Plástico y calentamiento global

EL PAÍS

El último informe sobre el clima de la Organización Meteorológica Mundial (Global Annual to Decadal Climate Update) apunta que hay cerca de un 100% de probabilidades de que al menos uno de los próximos cinco años supere el récord de temperatura alcanzado en 2016, debido a la combinación del calentamiento global y el fenómeno de El Niño. El dato puede medirse de otro modo también: según su boletín de 2020, la probabilidad de superar de forma episódica el límite de los 1,5 grados era entonces de un 24%. Tres años después, esa probabilidad se ha triplicado, y es ya del 66%. La acción humana es la única capaz de atenuar los efectos destructivos sobre el planeta causados por la misma acción humana. Los informes científicos mantienen viva la vigilancia sobre la lentitud de los progresos en el control del calentamiento global, sin incurrir en un alarmismo que a veces provoca efectos sociales de saturación: dispara la alarma de forma fugaz y propicia después la resignación ante un fenómeno multifactorial y de magnitud gigantesca. En buena medida, eso es lo que describe el informe de la OMM sobre la lentitud de los avances contra el calentamiento global y la previsión de subidas excepcionales de temperaturas con consecuencias inmediatas en múltiples ámbitos.

La causa mayor de esa dificultad para frenar el calentamiento global está en la dependencia de los combustibles fósiles, y el plástico es un derivado de ellos: los ecosistemas acuáticos (ríos, lagos, mares) del planeta soportan hoy una contaminación de más de 140 millones de toneladas de plástico. El Programa de las Naciones Unidas para el Medio Ambiente (Pnuma) acaba de presentar una batería de medidas concretas para mejorar el deficiente funcionamiento del reciclaje de ese material con el objetivo de reducir en un 80% la contaminación por esa vía en 2040. El horizonte hacia el que se dirige el informe es el tratado internacional que han de elaborar los países en el seno de la ONU para aprobarlo en 2024 e impedir que el plástico siga siendo uno de los factores contaminantes más graves a través de los combustibles fósiles. La reutilización de los envases es una medida obvia y eficaz para reducir a la mitad los de un único uso, del mismo modo que el reciclaje ha de convertirse en una opción prioritaria. Pero mientras siga siendo más barata la producción de plástico virgen y más caro reciclarlo (en Europa, entre un 10% y un 47% más caro) el objetivo seguirá siendo inviable. Es ahí donde pueden intervenir incentivos fiscales que cambien su orientación actual. En lugar de persistir en el contrasentido de mantener subsidios a los combustibles fósiles que abaratan el plástico virgen, se trata de fomentar el reciclaje.
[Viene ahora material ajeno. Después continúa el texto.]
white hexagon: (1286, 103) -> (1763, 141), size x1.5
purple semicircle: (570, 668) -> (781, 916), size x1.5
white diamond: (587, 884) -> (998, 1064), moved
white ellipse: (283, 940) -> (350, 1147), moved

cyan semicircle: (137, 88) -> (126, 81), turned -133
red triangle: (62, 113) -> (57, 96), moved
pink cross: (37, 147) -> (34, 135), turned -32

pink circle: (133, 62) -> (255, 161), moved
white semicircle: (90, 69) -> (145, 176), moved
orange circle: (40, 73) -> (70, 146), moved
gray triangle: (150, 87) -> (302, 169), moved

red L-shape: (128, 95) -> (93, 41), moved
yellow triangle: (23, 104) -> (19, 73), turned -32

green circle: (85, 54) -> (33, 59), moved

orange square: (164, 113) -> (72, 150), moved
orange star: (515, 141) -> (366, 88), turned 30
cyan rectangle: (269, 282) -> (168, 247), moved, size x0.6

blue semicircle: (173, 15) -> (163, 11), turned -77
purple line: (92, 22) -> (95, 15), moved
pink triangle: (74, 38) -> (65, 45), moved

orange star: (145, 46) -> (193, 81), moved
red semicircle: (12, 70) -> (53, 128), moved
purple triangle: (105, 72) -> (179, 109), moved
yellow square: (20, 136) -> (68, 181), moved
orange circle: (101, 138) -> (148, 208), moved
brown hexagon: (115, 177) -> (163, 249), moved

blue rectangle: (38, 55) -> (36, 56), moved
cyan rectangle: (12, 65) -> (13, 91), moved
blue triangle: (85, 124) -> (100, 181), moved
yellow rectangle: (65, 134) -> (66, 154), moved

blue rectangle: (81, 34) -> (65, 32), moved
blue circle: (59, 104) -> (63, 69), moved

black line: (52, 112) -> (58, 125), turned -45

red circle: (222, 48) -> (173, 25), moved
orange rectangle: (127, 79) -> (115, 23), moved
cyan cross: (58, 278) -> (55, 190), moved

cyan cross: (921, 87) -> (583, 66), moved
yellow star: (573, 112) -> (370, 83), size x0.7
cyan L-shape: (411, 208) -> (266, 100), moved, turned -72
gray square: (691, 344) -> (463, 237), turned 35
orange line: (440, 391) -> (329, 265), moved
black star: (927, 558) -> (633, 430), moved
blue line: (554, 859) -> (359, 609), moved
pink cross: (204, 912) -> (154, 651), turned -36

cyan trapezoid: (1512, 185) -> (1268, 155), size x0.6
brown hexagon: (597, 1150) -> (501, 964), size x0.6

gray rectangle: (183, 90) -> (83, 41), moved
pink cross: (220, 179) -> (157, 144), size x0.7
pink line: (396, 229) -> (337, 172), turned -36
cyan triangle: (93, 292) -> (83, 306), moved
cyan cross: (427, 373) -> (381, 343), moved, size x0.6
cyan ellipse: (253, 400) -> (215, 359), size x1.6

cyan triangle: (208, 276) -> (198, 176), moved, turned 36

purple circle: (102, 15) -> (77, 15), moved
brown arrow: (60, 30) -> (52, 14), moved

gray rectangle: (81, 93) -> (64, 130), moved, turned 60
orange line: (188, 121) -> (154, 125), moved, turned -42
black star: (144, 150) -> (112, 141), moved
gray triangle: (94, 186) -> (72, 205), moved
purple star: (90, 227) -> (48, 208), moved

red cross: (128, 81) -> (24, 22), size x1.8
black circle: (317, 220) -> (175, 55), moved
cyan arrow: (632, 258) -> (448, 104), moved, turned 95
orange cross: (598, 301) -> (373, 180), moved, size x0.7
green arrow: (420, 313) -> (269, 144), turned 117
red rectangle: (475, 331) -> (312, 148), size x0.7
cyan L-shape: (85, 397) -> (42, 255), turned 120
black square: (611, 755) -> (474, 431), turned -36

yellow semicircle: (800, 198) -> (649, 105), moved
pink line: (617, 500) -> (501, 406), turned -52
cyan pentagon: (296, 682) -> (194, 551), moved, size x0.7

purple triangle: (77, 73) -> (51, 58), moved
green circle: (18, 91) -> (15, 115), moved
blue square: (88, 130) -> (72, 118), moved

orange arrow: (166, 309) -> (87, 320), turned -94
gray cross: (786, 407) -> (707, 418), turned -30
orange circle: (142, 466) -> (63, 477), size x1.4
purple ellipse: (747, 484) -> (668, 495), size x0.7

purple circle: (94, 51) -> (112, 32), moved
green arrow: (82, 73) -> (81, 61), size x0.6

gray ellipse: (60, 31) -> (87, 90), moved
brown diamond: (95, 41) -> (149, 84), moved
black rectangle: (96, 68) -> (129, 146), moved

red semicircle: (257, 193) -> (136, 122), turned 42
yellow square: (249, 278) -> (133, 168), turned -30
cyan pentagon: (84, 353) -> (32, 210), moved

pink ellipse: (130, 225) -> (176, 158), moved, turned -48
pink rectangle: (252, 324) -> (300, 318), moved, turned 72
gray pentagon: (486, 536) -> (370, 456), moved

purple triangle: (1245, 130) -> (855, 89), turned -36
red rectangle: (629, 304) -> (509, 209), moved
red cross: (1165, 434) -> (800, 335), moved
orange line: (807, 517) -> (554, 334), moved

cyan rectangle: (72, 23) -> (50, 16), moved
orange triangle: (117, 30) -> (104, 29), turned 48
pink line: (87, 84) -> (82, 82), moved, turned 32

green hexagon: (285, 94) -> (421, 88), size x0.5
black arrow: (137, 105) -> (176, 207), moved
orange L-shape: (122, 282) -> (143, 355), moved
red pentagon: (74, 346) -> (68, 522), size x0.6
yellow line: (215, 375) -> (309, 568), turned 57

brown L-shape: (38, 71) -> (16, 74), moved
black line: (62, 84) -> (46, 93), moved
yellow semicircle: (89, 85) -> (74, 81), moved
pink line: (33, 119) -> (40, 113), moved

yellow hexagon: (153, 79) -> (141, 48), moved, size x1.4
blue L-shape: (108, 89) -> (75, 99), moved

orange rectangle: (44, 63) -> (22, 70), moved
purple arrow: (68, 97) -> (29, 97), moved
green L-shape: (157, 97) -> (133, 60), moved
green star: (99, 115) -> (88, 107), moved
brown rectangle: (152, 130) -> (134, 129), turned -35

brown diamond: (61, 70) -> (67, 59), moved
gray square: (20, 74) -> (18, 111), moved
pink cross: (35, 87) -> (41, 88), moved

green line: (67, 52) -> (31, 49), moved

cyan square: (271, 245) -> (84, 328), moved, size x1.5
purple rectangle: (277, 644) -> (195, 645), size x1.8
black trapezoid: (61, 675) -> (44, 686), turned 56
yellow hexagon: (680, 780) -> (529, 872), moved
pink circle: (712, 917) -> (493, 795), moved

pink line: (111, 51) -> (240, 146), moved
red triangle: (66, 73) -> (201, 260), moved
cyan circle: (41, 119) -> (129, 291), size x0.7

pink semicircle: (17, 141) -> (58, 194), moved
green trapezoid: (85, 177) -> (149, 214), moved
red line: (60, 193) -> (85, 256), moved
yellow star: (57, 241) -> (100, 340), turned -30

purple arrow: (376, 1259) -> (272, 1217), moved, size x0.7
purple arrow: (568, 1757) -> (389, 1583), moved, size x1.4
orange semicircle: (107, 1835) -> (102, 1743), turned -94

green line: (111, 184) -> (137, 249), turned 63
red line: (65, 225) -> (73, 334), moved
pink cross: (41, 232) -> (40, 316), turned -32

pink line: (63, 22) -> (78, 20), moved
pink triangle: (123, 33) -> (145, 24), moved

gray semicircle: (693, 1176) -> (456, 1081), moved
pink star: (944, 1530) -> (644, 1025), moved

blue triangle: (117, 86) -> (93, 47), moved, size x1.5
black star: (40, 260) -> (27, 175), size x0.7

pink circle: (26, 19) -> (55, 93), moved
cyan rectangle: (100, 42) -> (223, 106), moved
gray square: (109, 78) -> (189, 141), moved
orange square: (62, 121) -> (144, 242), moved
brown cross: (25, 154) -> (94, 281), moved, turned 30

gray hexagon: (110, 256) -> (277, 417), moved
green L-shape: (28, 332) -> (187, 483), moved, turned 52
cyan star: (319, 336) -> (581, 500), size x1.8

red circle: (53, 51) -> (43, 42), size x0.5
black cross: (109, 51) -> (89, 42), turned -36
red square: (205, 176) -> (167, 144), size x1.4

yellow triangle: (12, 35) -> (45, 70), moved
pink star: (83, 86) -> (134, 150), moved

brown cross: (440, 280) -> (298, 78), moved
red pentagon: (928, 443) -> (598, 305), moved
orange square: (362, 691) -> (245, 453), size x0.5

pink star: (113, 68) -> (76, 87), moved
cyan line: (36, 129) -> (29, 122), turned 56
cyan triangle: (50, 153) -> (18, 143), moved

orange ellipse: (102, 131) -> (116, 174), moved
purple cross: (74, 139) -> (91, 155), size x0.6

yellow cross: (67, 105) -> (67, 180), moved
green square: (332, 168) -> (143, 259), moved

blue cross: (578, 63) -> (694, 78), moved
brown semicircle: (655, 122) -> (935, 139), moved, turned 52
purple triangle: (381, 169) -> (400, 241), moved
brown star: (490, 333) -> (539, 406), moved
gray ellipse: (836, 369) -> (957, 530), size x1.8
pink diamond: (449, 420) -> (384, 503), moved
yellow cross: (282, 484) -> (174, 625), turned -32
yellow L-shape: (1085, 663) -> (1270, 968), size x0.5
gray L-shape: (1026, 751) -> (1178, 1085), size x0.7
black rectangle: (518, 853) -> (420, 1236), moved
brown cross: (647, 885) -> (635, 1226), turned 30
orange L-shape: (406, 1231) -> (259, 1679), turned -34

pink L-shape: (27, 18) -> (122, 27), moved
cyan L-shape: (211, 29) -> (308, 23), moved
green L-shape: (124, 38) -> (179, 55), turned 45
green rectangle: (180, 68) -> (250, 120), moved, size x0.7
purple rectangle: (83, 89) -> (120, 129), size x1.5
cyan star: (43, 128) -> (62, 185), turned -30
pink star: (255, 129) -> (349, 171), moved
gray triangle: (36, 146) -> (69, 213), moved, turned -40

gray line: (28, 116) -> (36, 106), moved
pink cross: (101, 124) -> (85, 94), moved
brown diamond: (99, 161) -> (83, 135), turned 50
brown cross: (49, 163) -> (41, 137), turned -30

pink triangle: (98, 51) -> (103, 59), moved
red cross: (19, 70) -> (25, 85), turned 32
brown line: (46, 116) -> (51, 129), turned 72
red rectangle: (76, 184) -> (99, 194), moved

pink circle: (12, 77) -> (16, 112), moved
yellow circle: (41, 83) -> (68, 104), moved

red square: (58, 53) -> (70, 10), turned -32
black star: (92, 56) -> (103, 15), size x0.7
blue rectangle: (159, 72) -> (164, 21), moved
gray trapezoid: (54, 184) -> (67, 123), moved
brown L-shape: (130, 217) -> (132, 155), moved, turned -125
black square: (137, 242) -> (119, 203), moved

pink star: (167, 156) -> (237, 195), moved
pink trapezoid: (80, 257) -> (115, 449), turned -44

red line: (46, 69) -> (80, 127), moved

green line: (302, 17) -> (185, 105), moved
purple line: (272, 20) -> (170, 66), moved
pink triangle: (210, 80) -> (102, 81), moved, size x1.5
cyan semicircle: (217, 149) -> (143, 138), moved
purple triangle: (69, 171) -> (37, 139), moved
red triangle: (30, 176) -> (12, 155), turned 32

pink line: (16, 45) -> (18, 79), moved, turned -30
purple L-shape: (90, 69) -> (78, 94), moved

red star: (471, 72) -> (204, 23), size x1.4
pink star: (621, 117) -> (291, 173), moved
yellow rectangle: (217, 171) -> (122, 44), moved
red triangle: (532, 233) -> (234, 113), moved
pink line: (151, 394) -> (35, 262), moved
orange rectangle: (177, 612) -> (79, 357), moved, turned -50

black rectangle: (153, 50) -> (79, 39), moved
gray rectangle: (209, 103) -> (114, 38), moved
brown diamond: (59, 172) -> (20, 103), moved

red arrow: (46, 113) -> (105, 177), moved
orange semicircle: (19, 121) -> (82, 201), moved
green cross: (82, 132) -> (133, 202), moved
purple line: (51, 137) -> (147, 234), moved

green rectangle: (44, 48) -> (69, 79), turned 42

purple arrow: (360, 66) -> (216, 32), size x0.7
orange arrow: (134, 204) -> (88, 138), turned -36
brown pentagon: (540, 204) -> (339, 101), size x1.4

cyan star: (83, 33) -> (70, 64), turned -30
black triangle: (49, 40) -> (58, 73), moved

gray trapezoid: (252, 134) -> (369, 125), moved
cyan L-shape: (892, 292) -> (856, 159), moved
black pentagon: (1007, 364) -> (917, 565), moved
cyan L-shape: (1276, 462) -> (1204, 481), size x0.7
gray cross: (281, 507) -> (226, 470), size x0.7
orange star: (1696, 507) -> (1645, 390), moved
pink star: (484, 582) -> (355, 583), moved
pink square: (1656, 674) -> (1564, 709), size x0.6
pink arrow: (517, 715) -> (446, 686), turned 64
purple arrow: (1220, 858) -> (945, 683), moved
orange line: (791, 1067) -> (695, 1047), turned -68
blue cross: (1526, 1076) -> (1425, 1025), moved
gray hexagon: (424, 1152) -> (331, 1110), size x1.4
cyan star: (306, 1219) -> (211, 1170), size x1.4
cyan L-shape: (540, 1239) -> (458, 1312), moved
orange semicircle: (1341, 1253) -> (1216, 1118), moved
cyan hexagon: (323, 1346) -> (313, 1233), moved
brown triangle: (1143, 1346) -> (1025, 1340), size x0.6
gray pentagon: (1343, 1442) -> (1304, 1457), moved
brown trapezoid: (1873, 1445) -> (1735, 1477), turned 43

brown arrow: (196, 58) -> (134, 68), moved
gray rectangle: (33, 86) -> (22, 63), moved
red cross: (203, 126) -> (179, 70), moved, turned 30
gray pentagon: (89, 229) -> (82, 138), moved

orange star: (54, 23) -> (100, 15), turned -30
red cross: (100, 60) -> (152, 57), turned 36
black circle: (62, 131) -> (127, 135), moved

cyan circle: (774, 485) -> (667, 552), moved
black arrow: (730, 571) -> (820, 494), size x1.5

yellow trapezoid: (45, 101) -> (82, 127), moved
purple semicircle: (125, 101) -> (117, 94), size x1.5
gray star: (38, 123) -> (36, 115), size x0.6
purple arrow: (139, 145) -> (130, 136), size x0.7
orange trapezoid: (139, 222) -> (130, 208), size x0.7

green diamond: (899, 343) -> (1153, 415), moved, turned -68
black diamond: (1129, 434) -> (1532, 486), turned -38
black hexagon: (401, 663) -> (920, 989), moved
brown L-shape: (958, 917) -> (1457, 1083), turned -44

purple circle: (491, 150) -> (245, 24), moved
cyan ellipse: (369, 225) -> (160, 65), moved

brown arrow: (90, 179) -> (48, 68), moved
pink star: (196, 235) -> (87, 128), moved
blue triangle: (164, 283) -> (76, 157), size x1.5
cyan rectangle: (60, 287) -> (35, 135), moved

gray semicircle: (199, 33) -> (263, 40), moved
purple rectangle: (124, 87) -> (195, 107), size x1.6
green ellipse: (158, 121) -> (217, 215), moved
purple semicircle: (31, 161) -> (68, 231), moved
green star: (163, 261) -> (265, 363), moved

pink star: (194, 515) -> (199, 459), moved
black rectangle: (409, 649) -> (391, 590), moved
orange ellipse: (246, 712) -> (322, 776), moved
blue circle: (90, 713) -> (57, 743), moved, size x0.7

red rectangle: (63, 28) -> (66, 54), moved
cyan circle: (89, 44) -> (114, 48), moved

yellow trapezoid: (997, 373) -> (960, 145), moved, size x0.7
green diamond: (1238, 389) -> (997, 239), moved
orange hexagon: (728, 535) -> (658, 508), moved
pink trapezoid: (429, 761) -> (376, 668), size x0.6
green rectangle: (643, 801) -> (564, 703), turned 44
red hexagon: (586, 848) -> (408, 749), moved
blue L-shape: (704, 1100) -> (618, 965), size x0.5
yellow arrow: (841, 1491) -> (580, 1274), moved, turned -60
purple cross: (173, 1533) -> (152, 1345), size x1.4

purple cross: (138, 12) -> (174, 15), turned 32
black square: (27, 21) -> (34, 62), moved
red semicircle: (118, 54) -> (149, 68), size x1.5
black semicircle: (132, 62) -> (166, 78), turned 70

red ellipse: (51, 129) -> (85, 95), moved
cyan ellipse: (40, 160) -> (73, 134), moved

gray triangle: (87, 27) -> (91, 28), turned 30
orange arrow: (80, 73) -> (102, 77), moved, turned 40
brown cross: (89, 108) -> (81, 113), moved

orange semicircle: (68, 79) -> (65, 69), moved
Cada una de las medidas específicas y concretas propuestas —favorecer la reutilización y el reciclaje, reemplazar el plástico por otros materiales, frenar el envío de los desechos plásticos de los países desarrollados a países pobres con regulaciones más laxas— puede revertir los actuales indicadores de contaminación y acercar creíblemente a la realidad práctica la posibilidad de reducir los efectos del cambio climático. El plástico es una plaga que contribuye a acelerar la crisis climática pero el mejor mecanismo para combatirla no es tanto el alarmismo como la fijación legal de medidas fiables y asumibles como las que tienen sobre la mesa los negociadores de la ONU convocados contra el despilfarro del plástico en su reunión de finales de este mes en París.